● **Task brief**:
Your answer should be the lines below from the one holding "or also, since" through the one holding "and by using the general formula", copied exactly and with nothing else.

[Transcribed page contents]
● ● ●

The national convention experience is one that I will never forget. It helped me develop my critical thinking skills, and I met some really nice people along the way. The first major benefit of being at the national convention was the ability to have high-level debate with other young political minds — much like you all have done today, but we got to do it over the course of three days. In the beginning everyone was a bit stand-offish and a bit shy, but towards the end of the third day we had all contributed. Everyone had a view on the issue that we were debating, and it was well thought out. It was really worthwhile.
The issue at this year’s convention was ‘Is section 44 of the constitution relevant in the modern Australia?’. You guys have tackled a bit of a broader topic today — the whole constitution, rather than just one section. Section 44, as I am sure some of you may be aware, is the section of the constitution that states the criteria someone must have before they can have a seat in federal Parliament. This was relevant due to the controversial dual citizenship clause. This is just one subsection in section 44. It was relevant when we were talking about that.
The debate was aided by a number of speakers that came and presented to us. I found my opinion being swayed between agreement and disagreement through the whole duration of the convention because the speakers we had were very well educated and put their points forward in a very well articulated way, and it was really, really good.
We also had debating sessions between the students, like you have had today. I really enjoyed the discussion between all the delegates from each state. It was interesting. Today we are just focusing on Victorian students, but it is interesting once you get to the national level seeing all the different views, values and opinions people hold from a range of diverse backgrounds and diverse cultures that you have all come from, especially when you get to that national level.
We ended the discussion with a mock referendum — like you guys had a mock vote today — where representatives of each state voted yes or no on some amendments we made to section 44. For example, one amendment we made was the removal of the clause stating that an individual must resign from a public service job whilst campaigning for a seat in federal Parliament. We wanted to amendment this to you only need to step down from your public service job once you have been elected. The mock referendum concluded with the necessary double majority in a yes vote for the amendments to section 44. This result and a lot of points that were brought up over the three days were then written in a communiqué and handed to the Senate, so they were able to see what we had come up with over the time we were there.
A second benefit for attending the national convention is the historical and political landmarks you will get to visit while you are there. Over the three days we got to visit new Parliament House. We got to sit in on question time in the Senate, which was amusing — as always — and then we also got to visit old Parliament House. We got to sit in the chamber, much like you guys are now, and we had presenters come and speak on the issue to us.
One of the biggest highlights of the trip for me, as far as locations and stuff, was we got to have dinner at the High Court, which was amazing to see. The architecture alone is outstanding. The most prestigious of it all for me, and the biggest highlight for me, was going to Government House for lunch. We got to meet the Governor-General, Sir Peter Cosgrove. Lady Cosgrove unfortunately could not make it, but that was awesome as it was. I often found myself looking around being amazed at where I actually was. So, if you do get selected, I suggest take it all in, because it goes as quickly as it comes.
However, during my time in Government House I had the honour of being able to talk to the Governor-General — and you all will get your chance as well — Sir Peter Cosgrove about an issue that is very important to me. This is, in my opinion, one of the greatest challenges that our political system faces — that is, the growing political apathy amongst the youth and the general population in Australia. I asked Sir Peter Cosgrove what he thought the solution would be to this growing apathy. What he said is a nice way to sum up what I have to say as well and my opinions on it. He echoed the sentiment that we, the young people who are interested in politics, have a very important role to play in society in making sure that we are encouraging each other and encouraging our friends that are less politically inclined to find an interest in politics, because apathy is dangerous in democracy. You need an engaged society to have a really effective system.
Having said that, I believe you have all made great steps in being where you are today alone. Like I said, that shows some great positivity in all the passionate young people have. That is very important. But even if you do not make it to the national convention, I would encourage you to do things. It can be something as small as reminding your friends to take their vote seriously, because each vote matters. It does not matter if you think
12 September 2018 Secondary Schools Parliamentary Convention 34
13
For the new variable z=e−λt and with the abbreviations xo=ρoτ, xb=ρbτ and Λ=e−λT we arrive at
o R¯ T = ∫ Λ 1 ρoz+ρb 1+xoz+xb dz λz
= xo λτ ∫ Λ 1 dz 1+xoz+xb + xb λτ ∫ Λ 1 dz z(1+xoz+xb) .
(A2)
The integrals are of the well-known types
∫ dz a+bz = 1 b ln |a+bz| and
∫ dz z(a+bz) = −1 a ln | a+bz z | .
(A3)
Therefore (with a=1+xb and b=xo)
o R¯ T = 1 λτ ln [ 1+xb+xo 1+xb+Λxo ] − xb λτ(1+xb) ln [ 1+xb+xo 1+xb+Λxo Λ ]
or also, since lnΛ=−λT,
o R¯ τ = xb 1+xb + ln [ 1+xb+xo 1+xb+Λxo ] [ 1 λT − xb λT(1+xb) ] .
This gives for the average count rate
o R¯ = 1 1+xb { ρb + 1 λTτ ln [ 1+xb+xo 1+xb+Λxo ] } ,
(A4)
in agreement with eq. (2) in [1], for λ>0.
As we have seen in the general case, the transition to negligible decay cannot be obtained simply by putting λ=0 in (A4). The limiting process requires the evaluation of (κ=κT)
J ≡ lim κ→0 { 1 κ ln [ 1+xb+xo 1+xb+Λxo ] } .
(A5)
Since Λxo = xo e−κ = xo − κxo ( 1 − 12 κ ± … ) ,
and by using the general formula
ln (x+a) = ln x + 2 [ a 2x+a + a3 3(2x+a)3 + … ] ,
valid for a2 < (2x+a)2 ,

● ● ●

● **Solution**:
or also, since lnΛ=−λT,
o R¯ τ = xb 1+xb + ln [ 1+xb+xo 1+xb+Λxo ] [ 1 λT − xb λT(1+xb) ] .
This gives for the average count rate
o R¯ = 1 1+xb { ρb + 1 λTτ ln [ 1+xb+xo 1+xb+Λxo ] } ,
(A4)
in agreement with eq. (2) in [1], for λ>0.
As we have seen in the general case, the transition to negligible decay cannot be obtained simply by putting λ=0 in (A4). The limiting process requires the evaluation of (κ=κT)
J ≡ lim κ→0 { 1 κ ln [ 1+xb+xo 1+xb+Λxo ] } .
(A5)
Since Λxo = xo e−κ = xo − κxo ( 1 − 12 κ ± … ) ,
and by using the general formula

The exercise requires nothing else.